Directive: Could you repeat the records below exactly, without the pictures?

** Records for the exercise follows **

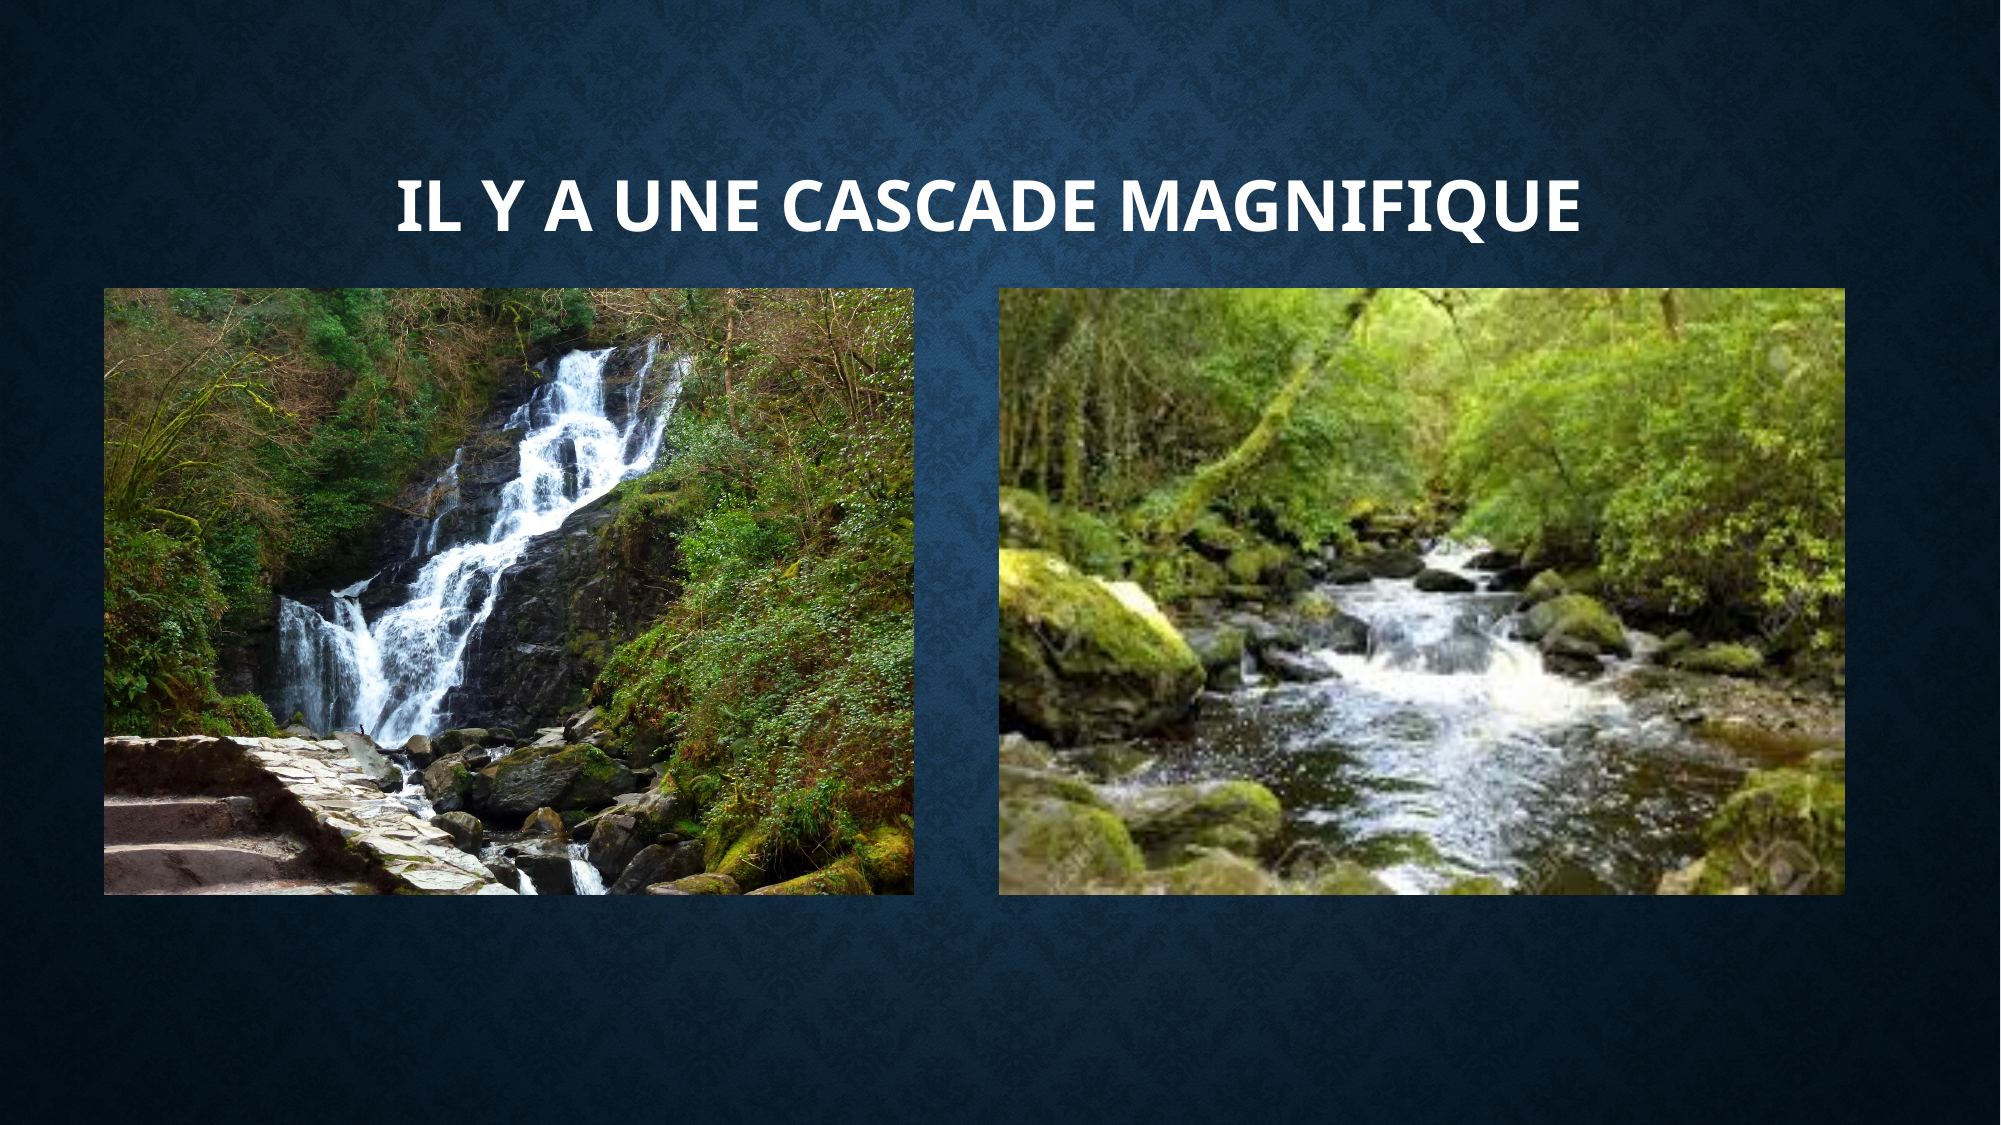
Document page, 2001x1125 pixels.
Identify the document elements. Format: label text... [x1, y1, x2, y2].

picture [998, 288, 1846, 896]
title Il y a une cascade magnifique [149, 99, 1849, 318]
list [104, 288, 914, 896]
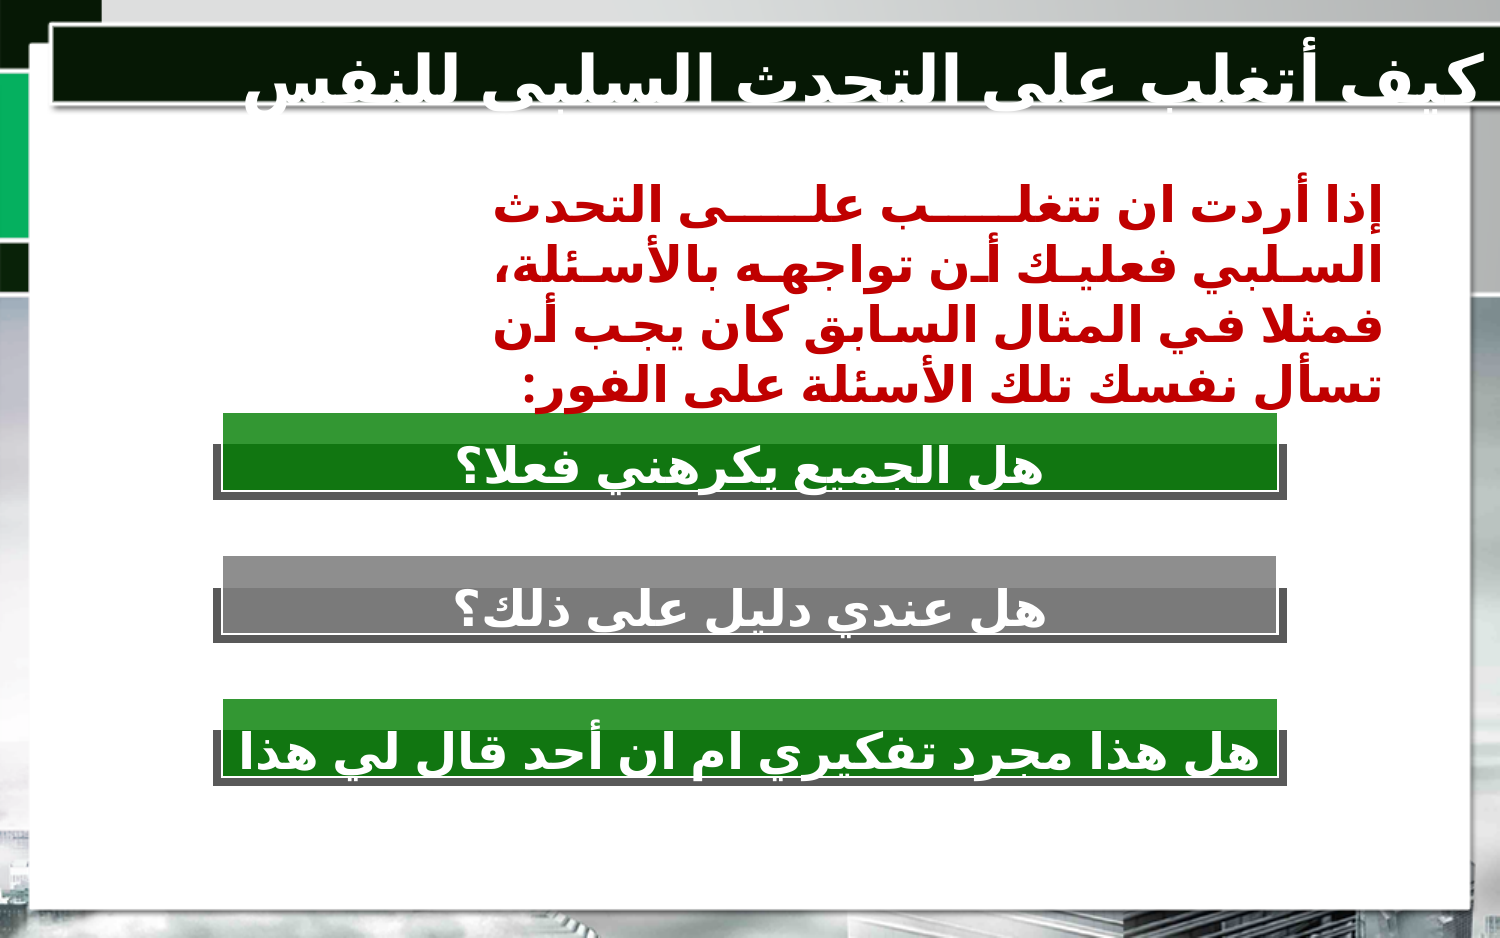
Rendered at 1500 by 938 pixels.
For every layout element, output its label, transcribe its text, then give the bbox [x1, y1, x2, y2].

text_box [211, 697, 1289, 788]
text_box إذا أردت ان تتغلب على التحدث السلبي فعليك أن تواجهه بالأسئلة، فمثلا في المثال السابق كان يجب أن تسأل نفسك تلك الأسئلة على الفور: [478, 165, 1400, 421]
picture [0, 0, 1500, 938]
text_box كيف أتغلب على التحدث السلبي للنفس [123, 14, 1500, 125]
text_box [211, 411, 1289, 502]
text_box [211, 554, 1289, 645]
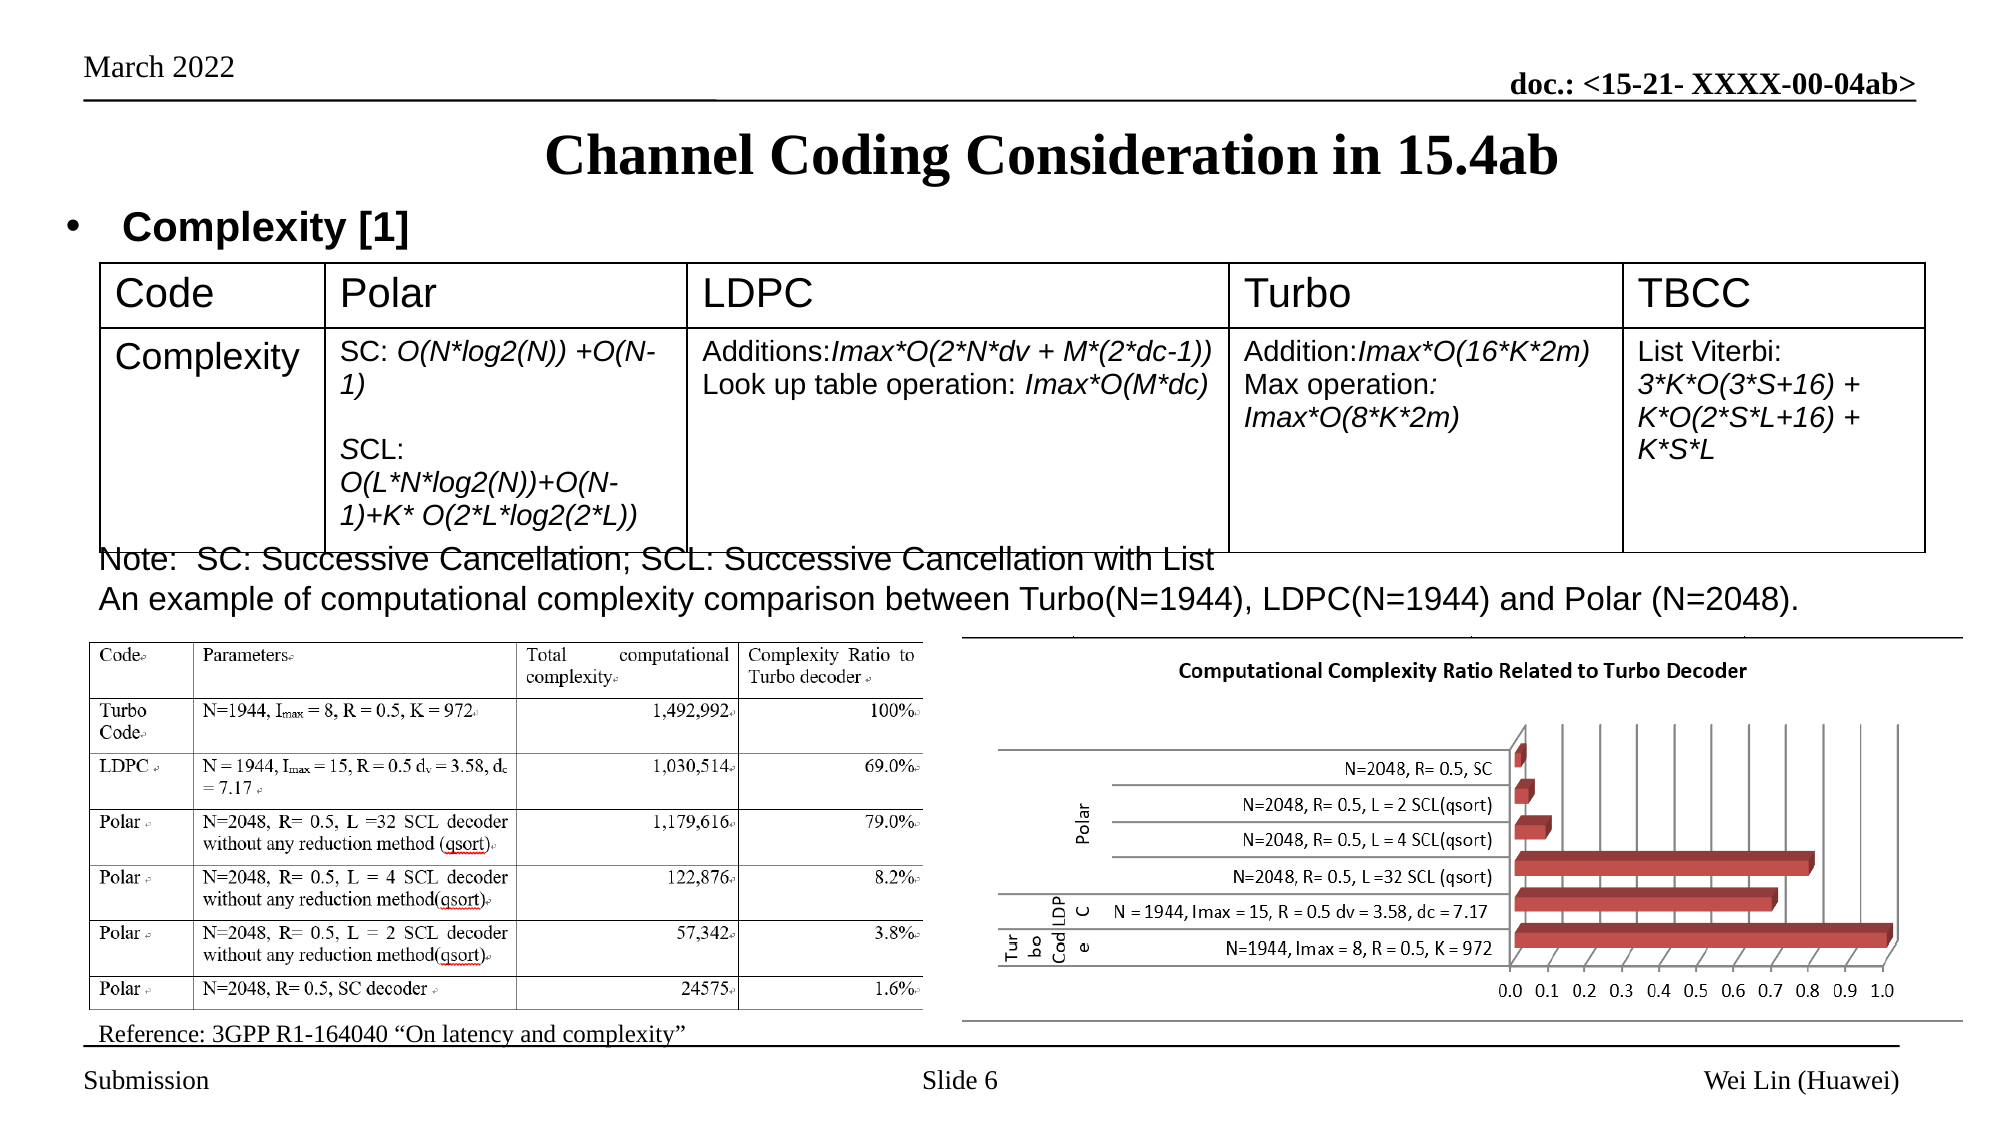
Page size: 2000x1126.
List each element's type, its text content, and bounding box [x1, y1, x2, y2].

table_cell Addition:Imax*O(16*K*2m) Max operation: Imax*O(8*K*2m) [1230, 329, 1622, 530]
table_header Turbo [1230, 264, 1622, 327]
table_cell List Viterbi: 3*K*O(3*S+16) + K*O(2*S*L+16) + K*S*L [1624, 329, 1924, 530]
table_cell SC: O(N*log2(N)) +O(N-1) SCL: O(L*N*log2(N))+O(N-1)+K* O(2*L*log2(2*L)) [326, 329, 686, 530]
text_box Note: SC: Successive Cancellation; SCL: Successive Cancellation with List An example of computational complexity comparison between Turbo(N=1944), LDPC(N=1944) and Polar (N=2048). [83, 530, 2000, 625]
table_header Code [101, 264, 324, 327]
picture [89, 642, 923, 1010]
table_header Polar [326, 264, 686, 327]
text_box Channel Coding Consideration in 15.4ab [529, 108, 1576, 194]
table_header LDPC [688, 264, 1228, 327]
table_cell Additions:Imax*O(2*N*dv + M*(2*dc-1)) Look up table operation: Imax*O(M*dc) [688, 329, 1228, 530]
text_box Complexity [1] [51, 192, 425, 258]
table_cell Complexity [101, 329, 324, 530]
picture [962, 636, 1963, 1022]
text_box Reference: 3GPP R1-164040 “On latency and complexity” [83, 1009, 702, 1055]
table_header TBCC [1624, 264, 1924, 327]
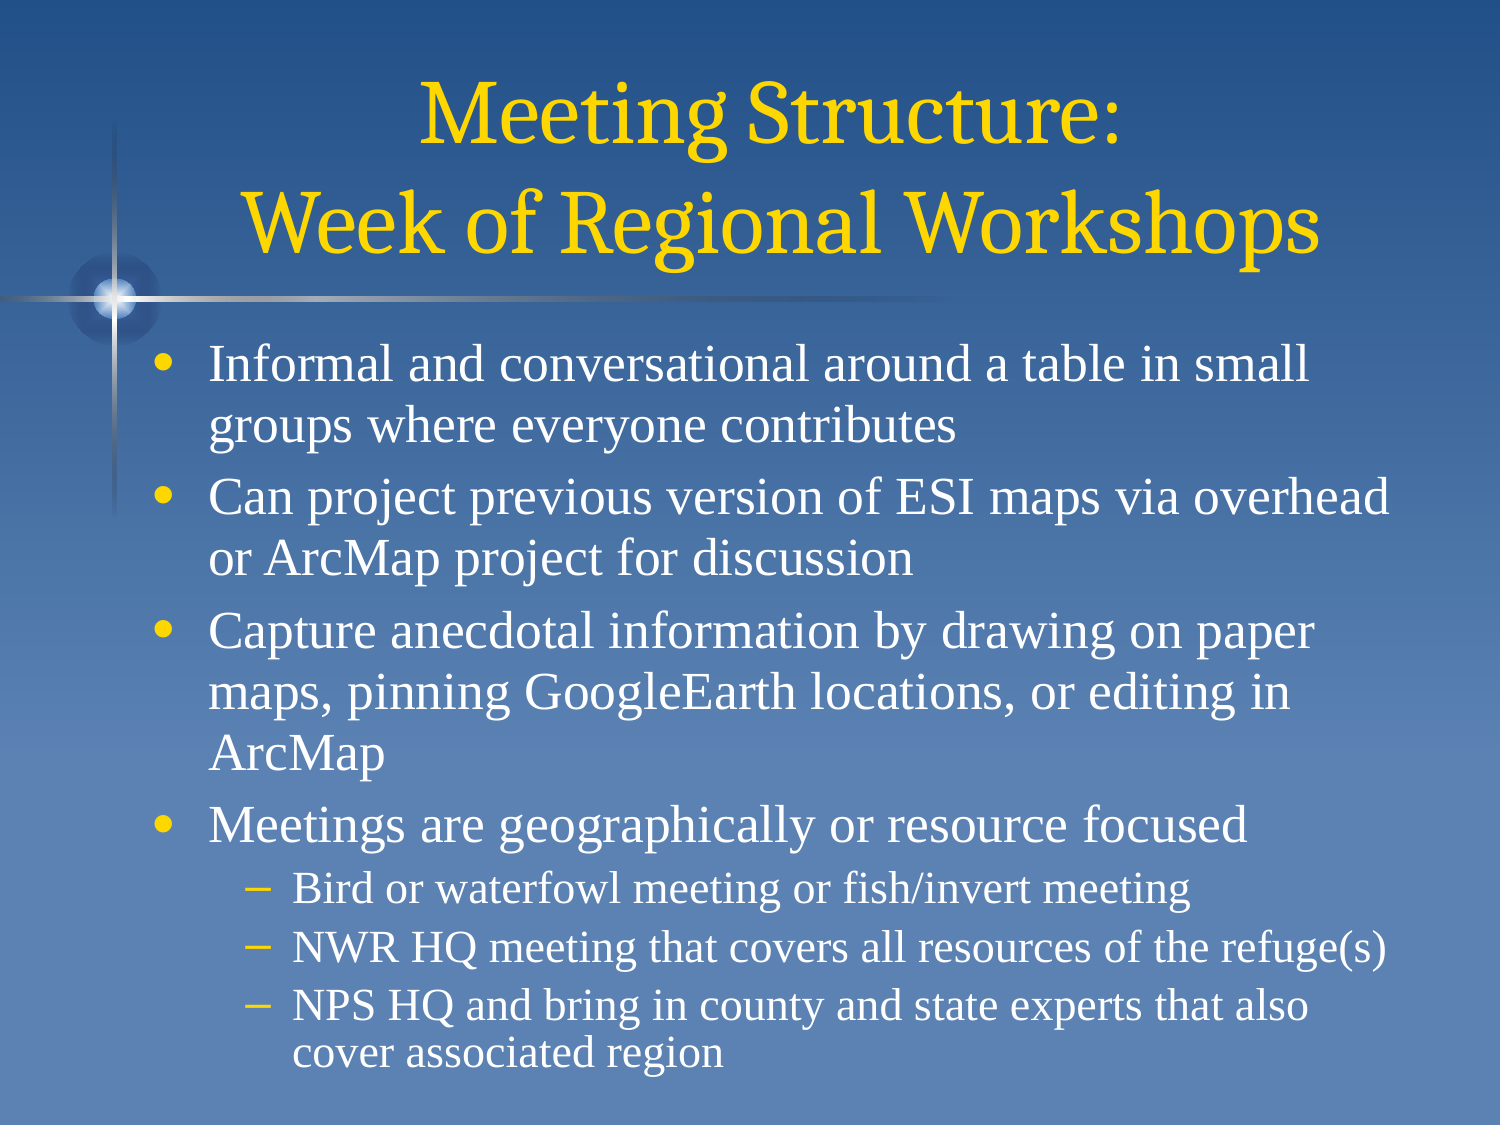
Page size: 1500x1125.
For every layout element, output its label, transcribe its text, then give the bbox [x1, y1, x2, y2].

** End of Records for the exercise **

The completed task:
Document page, 2001x1125 pixels.
Identify the document elements. Format: label text... [x1, y1, x2, y2].

picture [998, 288, 1846, 896]
title Il y a une cascade magnifique [149, 99, 1849, 318]
list [104, 288, 914, 896]
Rendered at 1500 by 938 pixels.
For every layout element, output its label, transcribe its text, then give the bbox [x1, y1, x2, y2].

text_box [211, 697, 1289, 788]
text_box إذا أردت ان تتغلب على التحدث السلبي فعليك أن تواجهه بالأسئلة، فمثلا في المثال السابق كان يجب أن تسأل نفسك تلك الأسئلة على الفور: [478, 165, 1400, 421]
picture [0, 0, 1500, 938]
text_box كيف أتغلب على التحدث السلبي للنفس [123, 14, 1500, 125]
text_box [211, 411, 1289, 502]
text_box [211, 554, 1289, 645]
Page size: 2000x1126.
List each element's type, its text content, and bounding box [x1, y1, x2, y2].

table_cell Addition:Imax*O(16*K*2m) Max operation: Imax*O(8*K*2m) [1230, 329, 1622, 530]
table_header Turbo [1230, 264, 1622, 327]
table_cell List Viterbi: 3*K*O(3*S+16) + K*O(2*S*L+16) + K*S*L [1624, 329, 1924, 530]
table_cell SC: O(N*log2(N)) +O(N-1) SCL: O(L*N*log2(N))+O(N-1)+K* O(2*L*log2(2*L)) [326, 329, 686, 530]
text_box Note: SC: Successive Cancellation; SCL: Successive Cancellation with List An example of computational complexity comparison between Turbo(N=1944), LDPC(N=1944) and Polar (N=2048). [83, 530, 2000, 625]
table_header Code [101, 264, 324, 327]
picture [89, 642, 923, 1010]
table_header Polar [326, 264, 686, 327]
text_box Channel Coding Consideration in 15.4ab [529, 108, 1576, 194]
table_header LDPC [688, 264, 1228, 327]
table_cell Additions:Imax*O(2*N*dv + M*(2*dc-1)) Look up table operation: Imax*O(M*dc) [688, 329, 1228, 530]
text_box Complexity [1] [51, 192, 425, 258]
table_cell Complexity [101, 329, 324, 530]
picture [962, 636, 1963, 1022]
text_box Reference: 3GPP R1-164040 “On latency and complexity” [83, 1009, 702, 1055]
table_header TBCC [1624, 264, 1924, 327]
Page size: 1500x1125.
For every layout element, output its label, transcribe its text, then give the bbox [x1, y1, x2, y2].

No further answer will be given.